Find the line with "Učebnice a slovníky" and the line with "Úřední hodiny v době hlavních prázdnin" in the entries below; output exactly those two lines, every line between them, and no others.

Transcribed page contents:
○ ○ ○ ○ ○ ○ ○
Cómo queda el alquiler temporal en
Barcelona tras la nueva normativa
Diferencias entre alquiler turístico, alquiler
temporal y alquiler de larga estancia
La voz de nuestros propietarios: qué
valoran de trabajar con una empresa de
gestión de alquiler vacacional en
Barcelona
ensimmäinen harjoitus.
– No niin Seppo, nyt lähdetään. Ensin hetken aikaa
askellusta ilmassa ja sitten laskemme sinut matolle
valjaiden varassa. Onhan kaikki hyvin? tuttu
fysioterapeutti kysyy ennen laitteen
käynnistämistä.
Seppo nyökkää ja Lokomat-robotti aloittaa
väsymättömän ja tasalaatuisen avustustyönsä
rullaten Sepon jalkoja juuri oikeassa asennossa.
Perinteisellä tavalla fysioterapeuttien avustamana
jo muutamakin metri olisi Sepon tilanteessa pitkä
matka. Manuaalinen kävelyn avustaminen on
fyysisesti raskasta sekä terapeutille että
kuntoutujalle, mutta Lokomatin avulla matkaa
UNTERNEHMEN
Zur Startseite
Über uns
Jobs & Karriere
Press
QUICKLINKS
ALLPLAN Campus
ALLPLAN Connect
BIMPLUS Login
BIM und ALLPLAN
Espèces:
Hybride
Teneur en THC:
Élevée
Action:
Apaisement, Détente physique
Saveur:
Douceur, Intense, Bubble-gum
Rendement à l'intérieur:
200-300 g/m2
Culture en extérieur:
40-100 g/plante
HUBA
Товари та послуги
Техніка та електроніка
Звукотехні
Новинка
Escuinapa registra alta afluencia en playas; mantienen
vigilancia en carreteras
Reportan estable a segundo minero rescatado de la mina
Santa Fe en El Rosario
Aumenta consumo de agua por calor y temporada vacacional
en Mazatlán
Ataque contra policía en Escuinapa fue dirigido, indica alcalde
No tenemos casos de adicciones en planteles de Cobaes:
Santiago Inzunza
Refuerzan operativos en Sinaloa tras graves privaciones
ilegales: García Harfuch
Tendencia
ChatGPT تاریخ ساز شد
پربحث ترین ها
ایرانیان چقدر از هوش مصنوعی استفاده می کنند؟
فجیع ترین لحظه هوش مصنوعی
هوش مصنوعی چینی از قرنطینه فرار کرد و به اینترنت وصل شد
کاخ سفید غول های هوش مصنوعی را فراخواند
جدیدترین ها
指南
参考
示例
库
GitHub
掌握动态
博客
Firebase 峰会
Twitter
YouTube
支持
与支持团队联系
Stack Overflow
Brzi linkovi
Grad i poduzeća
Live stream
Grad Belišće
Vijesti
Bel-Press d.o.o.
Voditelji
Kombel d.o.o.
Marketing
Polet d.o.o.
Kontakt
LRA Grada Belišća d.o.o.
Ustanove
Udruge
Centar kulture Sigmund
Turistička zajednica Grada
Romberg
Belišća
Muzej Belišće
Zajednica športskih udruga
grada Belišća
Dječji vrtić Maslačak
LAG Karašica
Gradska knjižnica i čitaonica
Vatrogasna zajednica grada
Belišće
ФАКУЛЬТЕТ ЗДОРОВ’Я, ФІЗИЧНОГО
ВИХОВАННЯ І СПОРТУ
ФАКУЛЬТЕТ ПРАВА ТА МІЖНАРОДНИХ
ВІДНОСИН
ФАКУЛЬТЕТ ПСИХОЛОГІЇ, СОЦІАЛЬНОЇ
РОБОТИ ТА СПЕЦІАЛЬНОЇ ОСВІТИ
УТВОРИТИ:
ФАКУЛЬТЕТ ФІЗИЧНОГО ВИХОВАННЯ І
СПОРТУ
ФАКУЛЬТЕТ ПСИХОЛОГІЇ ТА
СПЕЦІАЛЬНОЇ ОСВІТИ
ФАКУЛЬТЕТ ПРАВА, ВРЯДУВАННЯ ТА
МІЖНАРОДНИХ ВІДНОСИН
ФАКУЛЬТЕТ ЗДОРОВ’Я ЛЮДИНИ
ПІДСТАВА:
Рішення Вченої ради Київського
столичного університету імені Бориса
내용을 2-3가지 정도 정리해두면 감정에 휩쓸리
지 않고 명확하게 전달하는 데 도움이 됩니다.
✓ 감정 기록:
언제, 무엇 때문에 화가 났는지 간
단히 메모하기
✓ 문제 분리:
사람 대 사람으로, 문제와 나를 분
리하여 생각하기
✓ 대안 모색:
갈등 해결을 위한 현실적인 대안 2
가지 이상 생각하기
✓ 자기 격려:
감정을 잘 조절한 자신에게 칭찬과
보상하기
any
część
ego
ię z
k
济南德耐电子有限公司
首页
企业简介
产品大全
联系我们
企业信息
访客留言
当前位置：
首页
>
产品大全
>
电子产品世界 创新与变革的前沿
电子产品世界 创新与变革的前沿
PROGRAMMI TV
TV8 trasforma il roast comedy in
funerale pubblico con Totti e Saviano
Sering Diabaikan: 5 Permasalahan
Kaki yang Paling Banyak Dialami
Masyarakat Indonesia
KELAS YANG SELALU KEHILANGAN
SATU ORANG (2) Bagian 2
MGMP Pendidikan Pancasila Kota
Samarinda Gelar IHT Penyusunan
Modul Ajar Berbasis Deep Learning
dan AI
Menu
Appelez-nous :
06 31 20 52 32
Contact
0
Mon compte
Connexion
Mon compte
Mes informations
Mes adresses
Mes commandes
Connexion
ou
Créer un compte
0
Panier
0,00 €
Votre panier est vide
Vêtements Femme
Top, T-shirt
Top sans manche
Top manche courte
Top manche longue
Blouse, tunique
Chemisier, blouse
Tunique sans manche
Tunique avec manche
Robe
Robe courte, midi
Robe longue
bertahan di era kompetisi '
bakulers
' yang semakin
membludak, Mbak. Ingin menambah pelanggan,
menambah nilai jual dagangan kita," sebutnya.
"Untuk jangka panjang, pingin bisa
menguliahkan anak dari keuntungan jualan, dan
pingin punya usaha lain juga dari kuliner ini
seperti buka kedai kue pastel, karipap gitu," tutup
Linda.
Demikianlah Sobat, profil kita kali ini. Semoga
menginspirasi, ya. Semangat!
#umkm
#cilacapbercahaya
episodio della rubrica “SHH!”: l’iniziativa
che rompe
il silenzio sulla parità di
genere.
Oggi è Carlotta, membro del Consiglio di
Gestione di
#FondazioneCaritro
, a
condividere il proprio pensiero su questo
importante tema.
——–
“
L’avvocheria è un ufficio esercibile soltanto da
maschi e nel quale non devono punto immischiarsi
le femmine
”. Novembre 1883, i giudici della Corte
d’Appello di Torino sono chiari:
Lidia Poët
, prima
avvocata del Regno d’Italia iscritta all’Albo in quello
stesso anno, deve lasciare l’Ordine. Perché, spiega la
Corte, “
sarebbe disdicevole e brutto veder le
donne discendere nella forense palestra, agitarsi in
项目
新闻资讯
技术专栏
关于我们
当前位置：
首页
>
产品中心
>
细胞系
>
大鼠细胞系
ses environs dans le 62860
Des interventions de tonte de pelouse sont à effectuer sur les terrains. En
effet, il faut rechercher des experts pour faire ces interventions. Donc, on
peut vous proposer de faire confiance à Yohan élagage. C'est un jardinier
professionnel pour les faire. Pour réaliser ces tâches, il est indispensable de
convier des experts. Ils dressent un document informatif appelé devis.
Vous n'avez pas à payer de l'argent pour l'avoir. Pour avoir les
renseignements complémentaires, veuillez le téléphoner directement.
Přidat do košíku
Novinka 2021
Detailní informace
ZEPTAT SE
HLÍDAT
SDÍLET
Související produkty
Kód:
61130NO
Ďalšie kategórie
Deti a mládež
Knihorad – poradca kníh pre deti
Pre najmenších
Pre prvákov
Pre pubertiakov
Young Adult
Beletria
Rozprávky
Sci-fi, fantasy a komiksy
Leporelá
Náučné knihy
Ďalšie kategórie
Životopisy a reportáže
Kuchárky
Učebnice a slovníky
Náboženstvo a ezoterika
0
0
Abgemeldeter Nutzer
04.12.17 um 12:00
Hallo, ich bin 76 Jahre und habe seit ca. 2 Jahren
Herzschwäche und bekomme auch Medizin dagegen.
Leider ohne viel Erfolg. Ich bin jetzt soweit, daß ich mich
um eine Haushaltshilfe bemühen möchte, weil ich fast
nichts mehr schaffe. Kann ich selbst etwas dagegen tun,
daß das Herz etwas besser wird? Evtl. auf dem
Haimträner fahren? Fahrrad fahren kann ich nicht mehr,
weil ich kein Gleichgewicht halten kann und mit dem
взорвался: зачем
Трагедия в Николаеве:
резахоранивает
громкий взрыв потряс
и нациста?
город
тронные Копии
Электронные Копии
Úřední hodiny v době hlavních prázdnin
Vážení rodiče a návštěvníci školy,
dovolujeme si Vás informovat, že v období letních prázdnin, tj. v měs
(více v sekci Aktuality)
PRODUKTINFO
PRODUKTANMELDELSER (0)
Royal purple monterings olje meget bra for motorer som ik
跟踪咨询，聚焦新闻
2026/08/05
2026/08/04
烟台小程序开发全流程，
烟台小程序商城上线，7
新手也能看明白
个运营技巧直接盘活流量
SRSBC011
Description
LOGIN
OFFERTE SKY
○ ○ ○ ○ ○ ○ ○
Response to this exercise:
Učebnice a slovníky
Náboženstvo a ezoterika
0
0
Abgemeldeter Nutzer
04.12.17 um 12:00
Hallo, ich bin 76 Jahre und habe seit ca. 2 Jahren
Herzschwäche und bekomme auch Medizin dagegen.
Leider ohne viel Erfolg. Ich bin jetzt soweit, daß ich mich
um eine Haushaltshilfe bemühen möchte, weil ich fast
nichts mehr schaffe. Kann ich selbst etwas dagegen tun,
daß das Herz etwas besser wird? Evtl. auf dem
Haimträner fahren? Fahrrad fahren kann ich nicht mehr,
weil ich kein Gleichgewicht halten kann und mit dem
взорвался: зачем
Трагедия в Николаеве:
резахоранивает
громкий взрыв потряс
и нациста?
город
тронные Копии
Электронные Копии
Úřední hodiny v době hlavních prázdnin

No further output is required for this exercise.